REQUIRED ACTION » Return, word for word, every line from the start of the records through the line holding "Frequency: Daily. to performance.", with that line included.

————————

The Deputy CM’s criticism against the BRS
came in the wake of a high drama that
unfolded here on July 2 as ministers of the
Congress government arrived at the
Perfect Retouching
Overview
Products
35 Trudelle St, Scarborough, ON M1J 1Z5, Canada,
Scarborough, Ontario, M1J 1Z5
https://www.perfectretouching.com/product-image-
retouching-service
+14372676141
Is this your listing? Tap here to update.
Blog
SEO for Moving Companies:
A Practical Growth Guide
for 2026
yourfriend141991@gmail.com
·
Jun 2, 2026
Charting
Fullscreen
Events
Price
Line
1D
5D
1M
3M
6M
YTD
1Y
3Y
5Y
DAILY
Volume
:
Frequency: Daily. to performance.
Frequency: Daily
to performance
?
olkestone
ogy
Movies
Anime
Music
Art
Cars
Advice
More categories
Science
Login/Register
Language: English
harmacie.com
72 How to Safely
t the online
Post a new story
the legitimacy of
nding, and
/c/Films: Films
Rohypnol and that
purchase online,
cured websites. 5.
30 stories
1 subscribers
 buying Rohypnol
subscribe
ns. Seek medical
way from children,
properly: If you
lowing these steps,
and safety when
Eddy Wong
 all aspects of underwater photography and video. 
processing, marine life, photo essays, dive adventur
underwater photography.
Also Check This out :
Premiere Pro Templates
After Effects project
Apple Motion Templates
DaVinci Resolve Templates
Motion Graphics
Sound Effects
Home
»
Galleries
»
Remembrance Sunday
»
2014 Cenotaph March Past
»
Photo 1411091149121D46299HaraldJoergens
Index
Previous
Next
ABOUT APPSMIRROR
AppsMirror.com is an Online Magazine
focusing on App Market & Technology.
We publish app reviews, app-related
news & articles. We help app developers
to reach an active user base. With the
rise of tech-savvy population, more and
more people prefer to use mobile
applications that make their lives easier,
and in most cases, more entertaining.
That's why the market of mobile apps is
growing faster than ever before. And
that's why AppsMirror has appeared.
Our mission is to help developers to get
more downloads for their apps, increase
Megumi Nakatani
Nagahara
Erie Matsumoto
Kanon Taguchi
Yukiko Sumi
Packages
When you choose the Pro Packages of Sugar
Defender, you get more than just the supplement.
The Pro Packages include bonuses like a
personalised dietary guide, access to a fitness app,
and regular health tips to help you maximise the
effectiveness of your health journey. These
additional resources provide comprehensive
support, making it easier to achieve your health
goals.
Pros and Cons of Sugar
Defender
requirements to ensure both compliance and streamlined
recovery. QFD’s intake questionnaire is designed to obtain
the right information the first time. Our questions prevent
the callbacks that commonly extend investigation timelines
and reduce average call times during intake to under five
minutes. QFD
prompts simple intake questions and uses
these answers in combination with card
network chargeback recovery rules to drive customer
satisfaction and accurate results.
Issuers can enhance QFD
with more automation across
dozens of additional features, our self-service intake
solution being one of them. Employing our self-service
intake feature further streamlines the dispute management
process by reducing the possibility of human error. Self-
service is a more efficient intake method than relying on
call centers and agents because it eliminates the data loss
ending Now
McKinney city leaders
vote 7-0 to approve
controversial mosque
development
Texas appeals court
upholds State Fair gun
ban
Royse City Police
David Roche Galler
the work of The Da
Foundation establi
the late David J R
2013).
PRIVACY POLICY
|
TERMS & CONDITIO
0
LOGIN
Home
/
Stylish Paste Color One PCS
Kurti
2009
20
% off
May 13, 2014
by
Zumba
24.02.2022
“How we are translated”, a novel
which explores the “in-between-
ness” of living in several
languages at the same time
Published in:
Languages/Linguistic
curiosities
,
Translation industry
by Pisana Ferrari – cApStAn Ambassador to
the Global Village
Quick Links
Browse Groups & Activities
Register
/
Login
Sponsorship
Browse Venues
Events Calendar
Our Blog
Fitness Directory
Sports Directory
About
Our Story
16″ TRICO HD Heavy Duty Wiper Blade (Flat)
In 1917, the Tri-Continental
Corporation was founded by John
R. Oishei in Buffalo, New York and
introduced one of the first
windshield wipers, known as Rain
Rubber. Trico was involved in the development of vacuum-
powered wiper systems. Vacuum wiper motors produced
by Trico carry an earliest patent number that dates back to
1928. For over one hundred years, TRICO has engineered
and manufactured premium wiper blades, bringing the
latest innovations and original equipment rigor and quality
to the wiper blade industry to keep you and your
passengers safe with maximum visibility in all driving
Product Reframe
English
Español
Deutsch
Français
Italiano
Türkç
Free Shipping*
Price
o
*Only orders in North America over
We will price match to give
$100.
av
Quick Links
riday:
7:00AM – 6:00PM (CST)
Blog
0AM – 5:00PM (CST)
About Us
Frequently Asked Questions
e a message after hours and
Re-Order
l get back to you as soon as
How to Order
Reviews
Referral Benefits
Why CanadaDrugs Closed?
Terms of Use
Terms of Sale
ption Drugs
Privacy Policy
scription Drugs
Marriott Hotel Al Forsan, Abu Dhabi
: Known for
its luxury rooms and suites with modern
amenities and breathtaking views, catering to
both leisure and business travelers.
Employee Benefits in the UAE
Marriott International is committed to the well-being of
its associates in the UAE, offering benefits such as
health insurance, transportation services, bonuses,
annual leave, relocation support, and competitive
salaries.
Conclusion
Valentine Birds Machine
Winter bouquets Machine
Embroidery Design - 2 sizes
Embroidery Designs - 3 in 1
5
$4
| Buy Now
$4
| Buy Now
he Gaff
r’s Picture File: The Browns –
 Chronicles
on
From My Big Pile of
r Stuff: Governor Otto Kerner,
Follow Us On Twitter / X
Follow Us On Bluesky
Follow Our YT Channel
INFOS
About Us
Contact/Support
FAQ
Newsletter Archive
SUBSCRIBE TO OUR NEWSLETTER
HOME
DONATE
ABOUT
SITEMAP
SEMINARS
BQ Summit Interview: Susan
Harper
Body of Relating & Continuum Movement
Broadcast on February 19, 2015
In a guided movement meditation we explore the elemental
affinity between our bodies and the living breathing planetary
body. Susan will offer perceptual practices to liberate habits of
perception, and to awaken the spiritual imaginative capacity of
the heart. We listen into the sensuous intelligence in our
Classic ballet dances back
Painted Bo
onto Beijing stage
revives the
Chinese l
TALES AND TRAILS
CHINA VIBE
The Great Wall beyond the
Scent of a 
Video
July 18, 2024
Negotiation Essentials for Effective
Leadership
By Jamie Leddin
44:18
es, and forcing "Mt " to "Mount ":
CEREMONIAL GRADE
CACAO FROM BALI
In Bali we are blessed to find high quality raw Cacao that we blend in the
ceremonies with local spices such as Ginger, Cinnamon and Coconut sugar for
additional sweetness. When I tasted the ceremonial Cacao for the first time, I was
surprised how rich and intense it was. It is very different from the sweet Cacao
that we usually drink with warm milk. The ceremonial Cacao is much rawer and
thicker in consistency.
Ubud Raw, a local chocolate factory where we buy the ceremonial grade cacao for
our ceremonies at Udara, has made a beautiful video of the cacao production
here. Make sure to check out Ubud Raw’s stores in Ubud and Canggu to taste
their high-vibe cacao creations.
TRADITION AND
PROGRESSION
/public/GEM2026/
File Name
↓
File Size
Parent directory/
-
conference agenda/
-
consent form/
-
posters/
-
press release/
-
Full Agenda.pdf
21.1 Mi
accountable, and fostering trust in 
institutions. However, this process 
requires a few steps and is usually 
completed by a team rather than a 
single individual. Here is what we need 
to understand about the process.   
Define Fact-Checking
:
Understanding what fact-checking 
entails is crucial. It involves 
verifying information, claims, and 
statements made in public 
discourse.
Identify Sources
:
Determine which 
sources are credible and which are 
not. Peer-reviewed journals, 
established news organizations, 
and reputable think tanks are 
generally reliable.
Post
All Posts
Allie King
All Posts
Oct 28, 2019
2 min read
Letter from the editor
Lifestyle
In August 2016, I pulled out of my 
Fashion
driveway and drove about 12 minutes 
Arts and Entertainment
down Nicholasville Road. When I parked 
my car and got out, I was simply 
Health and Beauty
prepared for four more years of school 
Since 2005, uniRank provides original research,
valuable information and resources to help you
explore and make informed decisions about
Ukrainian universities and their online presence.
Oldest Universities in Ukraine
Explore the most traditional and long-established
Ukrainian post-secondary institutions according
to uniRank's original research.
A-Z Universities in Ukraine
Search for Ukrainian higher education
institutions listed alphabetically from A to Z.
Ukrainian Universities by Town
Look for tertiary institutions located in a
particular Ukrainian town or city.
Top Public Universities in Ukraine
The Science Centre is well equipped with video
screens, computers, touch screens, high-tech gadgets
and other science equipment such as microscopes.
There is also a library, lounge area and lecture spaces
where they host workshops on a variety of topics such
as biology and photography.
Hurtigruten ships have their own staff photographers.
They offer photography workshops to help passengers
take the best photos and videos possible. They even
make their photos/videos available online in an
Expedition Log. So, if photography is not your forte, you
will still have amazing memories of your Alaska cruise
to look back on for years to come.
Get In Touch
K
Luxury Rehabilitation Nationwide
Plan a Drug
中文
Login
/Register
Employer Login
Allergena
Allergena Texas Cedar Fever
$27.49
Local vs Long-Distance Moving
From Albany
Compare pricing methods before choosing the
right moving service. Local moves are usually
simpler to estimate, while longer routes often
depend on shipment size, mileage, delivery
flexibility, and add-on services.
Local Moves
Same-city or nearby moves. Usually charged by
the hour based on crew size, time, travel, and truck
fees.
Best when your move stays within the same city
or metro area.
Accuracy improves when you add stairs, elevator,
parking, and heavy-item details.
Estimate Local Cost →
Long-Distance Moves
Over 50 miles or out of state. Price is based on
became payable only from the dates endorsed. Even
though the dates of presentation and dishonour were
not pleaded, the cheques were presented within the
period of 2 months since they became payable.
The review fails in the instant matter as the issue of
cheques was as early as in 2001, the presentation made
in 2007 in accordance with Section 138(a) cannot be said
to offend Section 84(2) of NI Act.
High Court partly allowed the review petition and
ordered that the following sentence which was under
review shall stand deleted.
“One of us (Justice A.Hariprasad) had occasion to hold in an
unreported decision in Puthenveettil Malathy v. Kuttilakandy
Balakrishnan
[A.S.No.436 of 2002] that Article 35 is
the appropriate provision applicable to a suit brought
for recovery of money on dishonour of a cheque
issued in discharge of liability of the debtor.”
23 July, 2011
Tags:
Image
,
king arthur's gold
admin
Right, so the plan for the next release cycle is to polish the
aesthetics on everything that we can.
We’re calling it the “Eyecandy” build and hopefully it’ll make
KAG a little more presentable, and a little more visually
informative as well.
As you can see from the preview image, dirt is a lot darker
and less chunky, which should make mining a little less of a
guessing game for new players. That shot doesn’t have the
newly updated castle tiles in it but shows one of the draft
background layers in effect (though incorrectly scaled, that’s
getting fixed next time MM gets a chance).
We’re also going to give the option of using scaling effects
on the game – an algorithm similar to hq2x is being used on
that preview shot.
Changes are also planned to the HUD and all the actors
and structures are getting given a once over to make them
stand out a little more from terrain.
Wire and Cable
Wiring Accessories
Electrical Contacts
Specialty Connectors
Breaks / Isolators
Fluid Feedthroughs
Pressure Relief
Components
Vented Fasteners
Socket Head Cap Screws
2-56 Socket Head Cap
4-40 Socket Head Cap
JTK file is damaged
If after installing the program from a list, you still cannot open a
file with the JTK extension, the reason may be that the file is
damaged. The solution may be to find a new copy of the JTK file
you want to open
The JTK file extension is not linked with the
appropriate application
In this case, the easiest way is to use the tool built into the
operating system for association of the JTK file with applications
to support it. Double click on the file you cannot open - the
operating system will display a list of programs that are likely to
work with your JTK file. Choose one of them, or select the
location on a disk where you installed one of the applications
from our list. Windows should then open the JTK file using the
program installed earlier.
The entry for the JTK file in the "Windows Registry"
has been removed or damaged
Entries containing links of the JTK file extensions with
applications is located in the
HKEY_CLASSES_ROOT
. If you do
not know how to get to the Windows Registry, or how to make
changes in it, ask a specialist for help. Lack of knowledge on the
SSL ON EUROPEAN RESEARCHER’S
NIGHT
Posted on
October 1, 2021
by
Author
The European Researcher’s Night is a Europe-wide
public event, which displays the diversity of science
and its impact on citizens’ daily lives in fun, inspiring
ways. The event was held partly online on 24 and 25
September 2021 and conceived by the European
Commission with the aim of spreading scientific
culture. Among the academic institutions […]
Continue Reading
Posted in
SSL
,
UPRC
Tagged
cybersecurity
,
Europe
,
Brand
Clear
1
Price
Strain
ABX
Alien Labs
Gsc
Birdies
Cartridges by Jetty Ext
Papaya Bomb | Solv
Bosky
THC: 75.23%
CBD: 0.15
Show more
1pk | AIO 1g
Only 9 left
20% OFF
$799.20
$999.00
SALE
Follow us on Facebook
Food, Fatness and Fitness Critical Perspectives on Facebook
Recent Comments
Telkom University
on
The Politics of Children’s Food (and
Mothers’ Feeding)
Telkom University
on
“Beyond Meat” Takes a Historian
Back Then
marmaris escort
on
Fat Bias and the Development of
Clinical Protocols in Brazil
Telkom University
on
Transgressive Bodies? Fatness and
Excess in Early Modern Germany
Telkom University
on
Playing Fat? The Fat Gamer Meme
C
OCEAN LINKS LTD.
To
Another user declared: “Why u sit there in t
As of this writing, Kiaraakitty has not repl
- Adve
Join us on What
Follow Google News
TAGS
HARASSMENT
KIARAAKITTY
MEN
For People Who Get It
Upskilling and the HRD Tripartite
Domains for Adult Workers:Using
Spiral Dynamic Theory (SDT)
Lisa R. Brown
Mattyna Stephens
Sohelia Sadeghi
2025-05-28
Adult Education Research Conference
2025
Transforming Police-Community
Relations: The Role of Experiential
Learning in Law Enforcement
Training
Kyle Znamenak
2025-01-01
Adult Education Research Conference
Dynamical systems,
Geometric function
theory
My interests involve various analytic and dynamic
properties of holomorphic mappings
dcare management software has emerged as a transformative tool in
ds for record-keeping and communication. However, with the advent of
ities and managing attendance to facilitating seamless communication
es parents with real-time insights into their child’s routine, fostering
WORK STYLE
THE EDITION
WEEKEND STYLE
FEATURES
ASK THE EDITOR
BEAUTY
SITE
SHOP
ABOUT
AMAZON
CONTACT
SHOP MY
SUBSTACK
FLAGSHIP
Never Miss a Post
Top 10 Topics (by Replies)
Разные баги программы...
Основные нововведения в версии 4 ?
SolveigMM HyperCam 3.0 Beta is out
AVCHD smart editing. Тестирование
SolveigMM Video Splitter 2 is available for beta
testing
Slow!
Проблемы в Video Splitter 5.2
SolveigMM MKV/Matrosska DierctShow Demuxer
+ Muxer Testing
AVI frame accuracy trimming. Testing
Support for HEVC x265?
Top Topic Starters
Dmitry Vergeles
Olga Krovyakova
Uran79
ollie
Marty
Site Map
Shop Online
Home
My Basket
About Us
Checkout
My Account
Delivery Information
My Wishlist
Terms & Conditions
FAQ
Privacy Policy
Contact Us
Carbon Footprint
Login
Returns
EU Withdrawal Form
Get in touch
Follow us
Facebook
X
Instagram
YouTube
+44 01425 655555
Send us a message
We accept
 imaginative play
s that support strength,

————————

TASK RESPONSE »
The Deputy CM’s criticism against the BRS
came in the wake of a high drama that
unfolded here on July 2 as ministers of the
Congress government arrived at the
Perfect Retouching
Overview
Products
35 Trudelle St, Scarborough, ON M1J 1Z5, Canada,
Scarborough, Ontario, M1J 1Z5
https://www.perfectretouching.com/product-image-
retouching-service
+14372676141
Is this your listing? Tap here to update.
Blog
SEO for Moving Companies:
A Practical Growth Guide
for 2026
yourfriend141991@gmail.com
·
Jun 2, 2026
Charting
Fullscreen
Events
Price
Line
1D
5D
1M
3M
6M
YTD
1Y
3Y
5Y
DAILY
Volume
:
Frequency: Daily. to performance.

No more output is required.